Problem »
Copy out only the records from the line containing "genus: Vespa" up to and including the line containing "scientific name: Tanea zelandica", with every "common name" changed to "vernacular name" and nothing else altered.

Records provided »
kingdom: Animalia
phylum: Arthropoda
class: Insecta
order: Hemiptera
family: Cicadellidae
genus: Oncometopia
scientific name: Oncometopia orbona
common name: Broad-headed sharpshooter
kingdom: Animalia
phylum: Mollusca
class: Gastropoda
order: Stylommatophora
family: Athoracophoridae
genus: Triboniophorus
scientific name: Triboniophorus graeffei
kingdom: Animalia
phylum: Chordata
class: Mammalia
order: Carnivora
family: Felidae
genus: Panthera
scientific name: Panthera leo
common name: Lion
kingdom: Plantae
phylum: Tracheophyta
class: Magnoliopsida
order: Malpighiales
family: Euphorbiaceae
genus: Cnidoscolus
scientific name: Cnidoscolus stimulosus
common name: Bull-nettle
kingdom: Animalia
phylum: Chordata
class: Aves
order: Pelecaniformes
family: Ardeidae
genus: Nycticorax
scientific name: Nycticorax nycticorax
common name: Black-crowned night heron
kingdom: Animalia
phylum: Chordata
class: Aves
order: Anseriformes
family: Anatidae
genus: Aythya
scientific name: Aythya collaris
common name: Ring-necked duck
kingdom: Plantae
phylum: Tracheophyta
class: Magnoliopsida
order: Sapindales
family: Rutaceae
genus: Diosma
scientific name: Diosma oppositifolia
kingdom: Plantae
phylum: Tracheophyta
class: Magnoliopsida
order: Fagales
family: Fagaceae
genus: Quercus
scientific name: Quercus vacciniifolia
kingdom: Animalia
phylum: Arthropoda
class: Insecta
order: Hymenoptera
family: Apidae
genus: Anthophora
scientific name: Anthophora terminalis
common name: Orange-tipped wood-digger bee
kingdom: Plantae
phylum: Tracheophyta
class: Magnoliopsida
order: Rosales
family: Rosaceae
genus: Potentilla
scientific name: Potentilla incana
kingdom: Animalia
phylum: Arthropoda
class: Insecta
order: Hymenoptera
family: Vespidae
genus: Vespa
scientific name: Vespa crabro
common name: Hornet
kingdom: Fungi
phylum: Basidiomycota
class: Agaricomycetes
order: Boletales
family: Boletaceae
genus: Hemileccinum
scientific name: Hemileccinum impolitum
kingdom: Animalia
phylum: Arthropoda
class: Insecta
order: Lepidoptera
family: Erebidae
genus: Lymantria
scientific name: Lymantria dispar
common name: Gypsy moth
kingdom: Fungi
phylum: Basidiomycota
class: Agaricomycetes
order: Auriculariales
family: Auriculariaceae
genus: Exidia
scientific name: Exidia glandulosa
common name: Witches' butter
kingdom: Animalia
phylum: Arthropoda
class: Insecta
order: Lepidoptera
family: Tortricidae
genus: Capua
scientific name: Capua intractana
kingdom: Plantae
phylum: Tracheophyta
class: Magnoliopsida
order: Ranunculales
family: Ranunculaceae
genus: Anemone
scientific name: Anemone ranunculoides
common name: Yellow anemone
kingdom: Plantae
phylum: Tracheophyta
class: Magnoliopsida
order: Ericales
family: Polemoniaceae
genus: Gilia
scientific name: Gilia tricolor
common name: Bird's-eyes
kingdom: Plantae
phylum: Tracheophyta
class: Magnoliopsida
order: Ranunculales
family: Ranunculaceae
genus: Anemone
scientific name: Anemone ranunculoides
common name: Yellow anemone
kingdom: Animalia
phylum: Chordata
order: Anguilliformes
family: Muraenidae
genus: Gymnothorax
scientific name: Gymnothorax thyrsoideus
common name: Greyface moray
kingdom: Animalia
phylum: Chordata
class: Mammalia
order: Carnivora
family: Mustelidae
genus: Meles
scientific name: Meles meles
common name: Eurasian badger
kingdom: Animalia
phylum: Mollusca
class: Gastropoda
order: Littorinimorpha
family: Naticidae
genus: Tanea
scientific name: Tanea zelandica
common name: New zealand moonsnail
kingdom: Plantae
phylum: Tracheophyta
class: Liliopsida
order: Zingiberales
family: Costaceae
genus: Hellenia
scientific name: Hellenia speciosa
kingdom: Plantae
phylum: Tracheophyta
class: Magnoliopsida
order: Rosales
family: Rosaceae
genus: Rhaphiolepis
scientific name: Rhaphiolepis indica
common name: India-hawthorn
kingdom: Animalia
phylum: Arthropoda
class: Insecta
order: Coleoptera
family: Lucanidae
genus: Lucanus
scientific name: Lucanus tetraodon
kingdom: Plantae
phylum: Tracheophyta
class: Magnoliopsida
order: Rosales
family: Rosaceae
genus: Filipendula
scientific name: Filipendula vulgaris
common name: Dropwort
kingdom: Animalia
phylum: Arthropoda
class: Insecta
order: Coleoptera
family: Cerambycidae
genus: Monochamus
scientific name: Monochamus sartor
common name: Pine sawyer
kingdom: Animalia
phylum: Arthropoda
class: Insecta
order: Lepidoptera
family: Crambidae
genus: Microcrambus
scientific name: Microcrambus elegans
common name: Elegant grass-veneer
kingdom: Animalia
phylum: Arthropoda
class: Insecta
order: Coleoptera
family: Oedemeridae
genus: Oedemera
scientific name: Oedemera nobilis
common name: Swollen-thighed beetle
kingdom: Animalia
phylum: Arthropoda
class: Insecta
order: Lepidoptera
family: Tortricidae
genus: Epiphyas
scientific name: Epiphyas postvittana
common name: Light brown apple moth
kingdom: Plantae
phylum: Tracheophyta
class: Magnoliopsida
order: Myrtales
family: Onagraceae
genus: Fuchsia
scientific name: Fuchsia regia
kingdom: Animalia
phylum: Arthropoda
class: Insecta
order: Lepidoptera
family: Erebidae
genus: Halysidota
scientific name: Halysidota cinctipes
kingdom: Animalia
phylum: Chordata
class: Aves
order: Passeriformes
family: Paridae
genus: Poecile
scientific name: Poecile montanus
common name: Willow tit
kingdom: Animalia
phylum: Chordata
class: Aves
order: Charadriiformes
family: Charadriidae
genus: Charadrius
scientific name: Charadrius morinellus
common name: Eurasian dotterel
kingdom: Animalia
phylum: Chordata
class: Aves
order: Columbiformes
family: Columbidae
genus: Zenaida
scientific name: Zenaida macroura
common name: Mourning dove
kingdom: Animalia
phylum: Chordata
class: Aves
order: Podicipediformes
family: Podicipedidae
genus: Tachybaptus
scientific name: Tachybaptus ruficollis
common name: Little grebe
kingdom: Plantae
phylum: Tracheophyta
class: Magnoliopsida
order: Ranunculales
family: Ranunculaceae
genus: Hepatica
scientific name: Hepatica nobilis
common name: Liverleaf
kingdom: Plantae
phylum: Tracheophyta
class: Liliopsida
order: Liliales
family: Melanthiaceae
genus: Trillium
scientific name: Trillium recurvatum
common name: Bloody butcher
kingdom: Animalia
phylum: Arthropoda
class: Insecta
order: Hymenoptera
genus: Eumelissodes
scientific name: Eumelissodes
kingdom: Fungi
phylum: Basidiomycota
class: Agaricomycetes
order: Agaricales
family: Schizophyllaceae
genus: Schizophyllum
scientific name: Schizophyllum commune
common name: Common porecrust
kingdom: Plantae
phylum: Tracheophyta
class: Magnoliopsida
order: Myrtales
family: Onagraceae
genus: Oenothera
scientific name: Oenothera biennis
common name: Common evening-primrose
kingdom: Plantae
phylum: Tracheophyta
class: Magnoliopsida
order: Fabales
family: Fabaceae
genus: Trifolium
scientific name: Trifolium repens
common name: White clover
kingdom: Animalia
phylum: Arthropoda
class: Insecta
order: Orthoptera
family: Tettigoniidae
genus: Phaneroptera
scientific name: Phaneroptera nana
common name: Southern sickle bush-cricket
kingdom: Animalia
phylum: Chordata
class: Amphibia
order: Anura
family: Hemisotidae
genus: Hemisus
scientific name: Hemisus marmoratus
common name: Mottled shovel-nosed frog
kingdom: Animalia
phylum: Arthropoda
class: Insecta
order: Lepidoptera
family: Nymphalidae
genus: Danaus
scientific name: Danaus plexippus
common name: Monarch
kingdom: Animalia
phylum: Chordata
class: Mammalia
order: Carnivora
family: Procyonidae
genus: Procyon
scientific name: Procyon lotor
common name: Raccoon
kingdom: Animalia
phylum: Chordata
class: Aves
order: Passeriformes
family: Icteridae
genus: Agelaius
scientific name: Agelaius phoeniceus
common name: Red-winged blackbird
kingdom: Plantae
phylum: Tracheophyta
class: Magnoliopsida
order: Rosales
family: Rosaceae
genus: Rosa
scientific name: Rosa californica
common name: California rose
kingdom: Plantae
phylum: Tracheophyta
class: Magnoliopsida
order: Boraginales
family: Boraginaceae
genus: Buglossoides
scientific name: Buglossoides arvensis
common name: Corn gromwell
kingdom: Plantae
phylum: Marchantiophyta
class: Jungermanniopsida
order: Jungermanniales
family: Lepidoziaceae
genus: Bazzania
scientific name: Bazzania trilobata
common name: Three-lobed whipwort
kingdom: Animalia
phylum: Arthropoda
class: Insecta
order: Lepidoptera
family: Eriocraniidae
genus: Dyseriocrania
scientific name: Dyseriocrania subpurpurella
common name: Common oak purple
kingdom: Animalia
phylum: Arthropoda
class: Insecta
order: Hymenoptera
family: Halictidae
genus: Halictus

The result »
genus: Vespa
scientific name: Vespa crabro
vernacular name: Hornet
kingdom: Fungi
phylum: Basidiomycota
class: Agaricomycetes
order: Boletales
family: Boletaceae
genus: Hemileccinum
scientific name: Hemileccinum impolitum
kingdom: Animalia
phylum: Arthropoda
class: Insecta
order: Lepidoptera
family: Erebidae
genus: Lymantria
scientific name: Lymantria dispar
vernacular name: Gypsy moth
kingdom: Fungi
phylum: Basidiomycota
class: Agaricomycetes
order: Auriculariales
family: Auriculariaceae
genus: Exidia
scientific name: Exidia glandulosa
vernacular name: Witches' butter
kingdom: Animalia
phylum: Arthropoda
class: Insecta
order: Lepidoptera
family: Tortricidae
genus: Capua
scientific name: Capua intractana
kingdom: Plantae
phylum: Tracheophyta
class: Magnoliopsida
order: Ranunculales
family: Ranunculaceae
genus: Anemone
scientific name: Anemone ranunculoides
vernacular name: Yellow anemone
kingdom: Plantae
phylum: Tracheophyta
class: Magnoliopsida
order: Ericales
family: Polemoniaceae
genus: Gilia
scientific name: Gilia tricolor
vernacular name: Bird's-eyes
kingdom: Plantae
phylum: Tracheophyta
class: Magnoliopsida
order: Ranunculales
family: Ranunculaceae
genus: Anemone
scientific name: Anemone ranunculoides
vernacular name: Yellow anemone
kingdom: Animalia
phylum: Chordata
order: Anguilliformes
family: Muraenidae
genus: Gymnothorax
scientific name: Gymnothorax thyrsoideus
vernacular name: Greyface moray
kingdom: Animalia
phylum: Chordata
class: Mammalia
order: Carnivora
family: Mustelidae
genus: Meles
scientific name: Meles meles
vernacular name: Eurasian badger
kingdom: Animalia
phylum: Mollusca
class: Gastropoda
order: Littorinimorpha
family: Naticidae
genus: Tanea
scientific name: Tanea zelandica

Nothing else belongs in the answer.